As veterinarians and pet owners around the world prepare to mark the 13th World Rabies Day on 28th September, Animal Times Africa has compiled facts about the preventable disease.
With the theme: Rabies: Vaccinate to Eliminate, the event focuses on vaccination, the foundation of all rabies control efforts. Here are interesting facts about the disease so lethal but preventable.
- Rabies is a virus that is usually spread by the bite or scratch of an animal already infected.
- It is usually too late to safe a patient once symptoms appear.
- Globally tens of thousands deaths results from rabies annually.
- Rural areas of Southeast Asia and Africa account for high rabies infections.
- Over 95 percent of infections are caused by dogs.
- Treatment must be administered before symptoms appear for a patient to survive.
- Symptoms include neurological problems and a fear of light and water.
- Vaccinating dogs and cats prevents them from rabies.
- Rabies RNA virus is of the rhabdovirus family.
- The virus can affect the body in one of two ways: It enters the peripheral nervous system (PNS) directly and migrates to the brain or it replicates within muscle tissue, where it is safe from the host’s immune system. From here, it enters the nervous system through the neuromuscular junctions.
- Once inside the nervous system, the virus produces acute inflammation. Coma and death soon follow.
- There are two types of rabies: Furious, or encephalitic rabies: This occurs in 80 percent of human cases. The person is more likely to experience hyperactivity and hydrophobia.
- Paralytic or “dumb” rabies: Paralysis is a dominant symptom.
- Rabies is most common in countries where stray dogs are present in large numbers, especially in Asia and Africa.
- The virus is transmittable through saliva and can develop if a person receives a bite from an infected animal, or if saliva from an infected animal gets into an open wound or through a mucous membrane, such as the eyes or mouth.
- Rabies cannot pass through unbroken skin.
- Any mammal can harbor and transmit the virus, but smaller mammals, such as rodents, rarely get infected or transmit rabies.
- Rabies progresses in five distinct stages including: incubation, prodrome, acute neurologic period, coma and death.
- Rabies may last from between three and twelve weeks but can take as little as five days or more than two years.
- The closer the bite is to the brain, the sooner the effects are likely to appear.
- During the prodrome stage of rabies, a person may experience coughing and fever.
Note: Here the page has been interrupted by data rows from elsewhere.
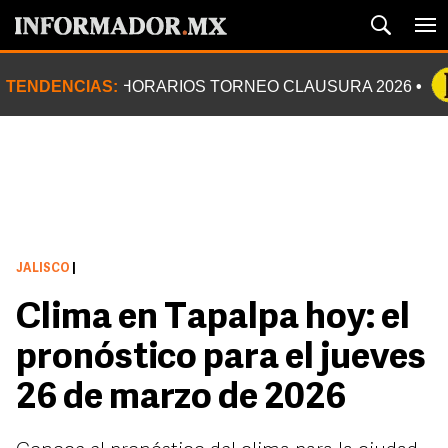
TENDENCIAS:
HORARIOS TORNEO CLAUSURA 2026
JALISCO
|
Clima en Tapalpa hoy: el
pronóstico para el jueves
26 de marzo de 2026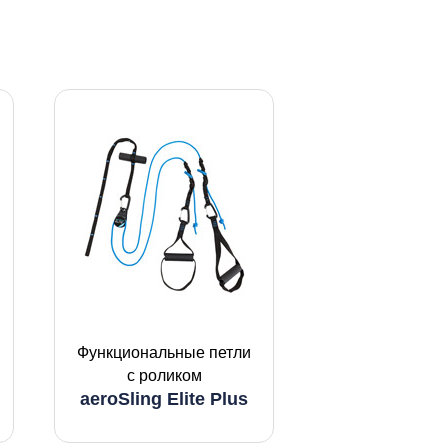
Функциональные петли
с роликом
aeroSling Elite Plus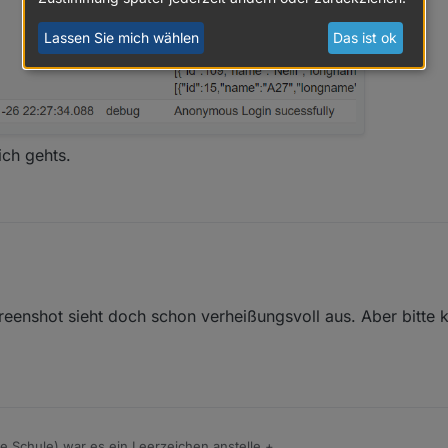
Lassen Sie mich wählen
Das ist ok
ich gehts.
eenshot sieht doch schon verheißungsvoll aus. Aber bitte k
re Schule) war es ein Leerzeichen anstelle +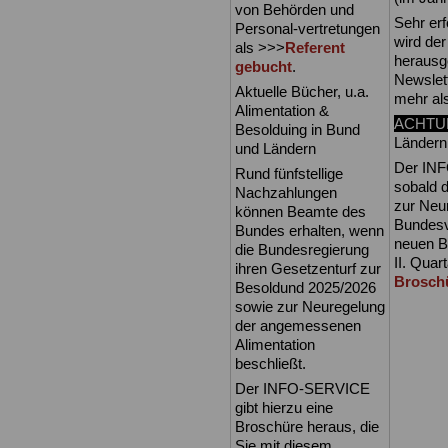
von Behörden und
Sehr erf
Personal-vertretungen
wird de
als >>>
Referent
herausge
gebucht
.
Newslet
Aktuelle Bücher, u.a.
mehr al
Alimentation &
ACHTU
Besolduing in Bund
Länder
und Ländern
Der INF
Rund fünfstellige
sobald 
Nachzahlungen
zur Neu
können Beamte des
Bundesv
Bundes erhalten, wenn
neuen B
die Bundesregierung
II. Quar
ihren Gesetzenturf zur
Broschü
Besoldund 2025/2026
sowie zur Neuregelung
der angemessenen
Alimentation
beschließt.
Der INFO-SERVICE
gibt hierzu eine
Broschüre heraus, die
Sie mit diesem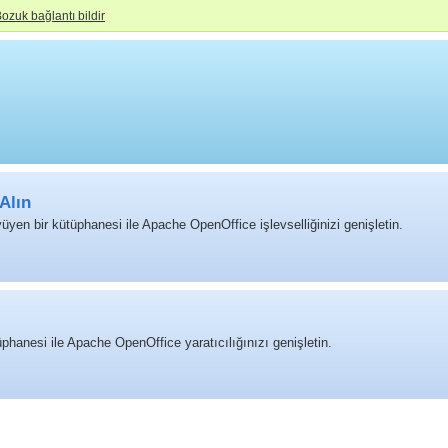
ozuk bağlantı bildir
Alın
yüyen bir kütüphanesi ile Apache OpenOffice işlevselliğinizi genişletin.
phanesi ile Apache OpenOffice yaratıcılığınızı genişletin.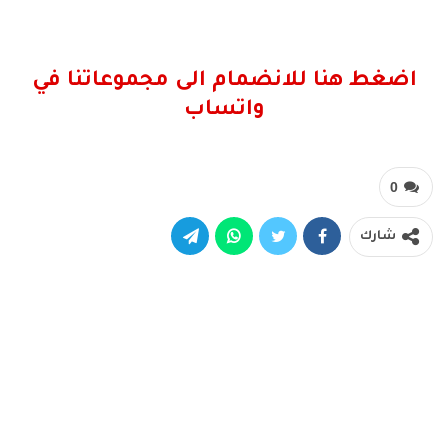
اضغط هنا للانضمام الى مجموعاتنا في
واتساب
0
شارك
- Early, flu-like symptoms include: fever of 38 degrees centigrade or above, headache, anxiety, feeling generally unwell, cough, sore throat, nausea and vomiting, discomfort at the site of bite.
- Neurologic symptoms develop including: confusion and aggression, partial paralysis, involuntary muscle twitching, and rigid neck muscles, convulsions, hyperventilation and difficulty breathing, hyper-salivation or producing a lot of saliva, and possibly frothing at the mouth, fear of water, or hydrophobia, due to difficulty swallowing, hallucinations, nightmares, and insomnia, priapism, or permanent erection, in males, photophobia, or a fear of light. Toward the end of this phase, breathing becomes rapid and inconsistent.
- If patient enters a coma, death will occur within a matter of hours, unless they are attached to a ventilator.
- In Switzerland, the authorities distributed vaccine-laced chicken heads throughout the Swiss Alps. The foxes immunized themselves by consuming the vaccine, and the country is now almost free of rabies.
- Keeping bats out of the home, sealing the roof to prevent bats from nesting can help prevent pets from getting infected by bats.
- The World Health Organization (WHO) identifies rabies as a 100-percent vaccine-preventable disease.
- UNO notes that at least 70 percent of dogs in an area must be vaccinated to break the cycle of transmission.
- Rabies is present in 150 countries and on all continents except Antarctica and the Arctic.
- Islands such as New Zealand, Australia, Mauritius and the Seychelles, are helped by their natural isolation.
- India has the highest number of rabies cases.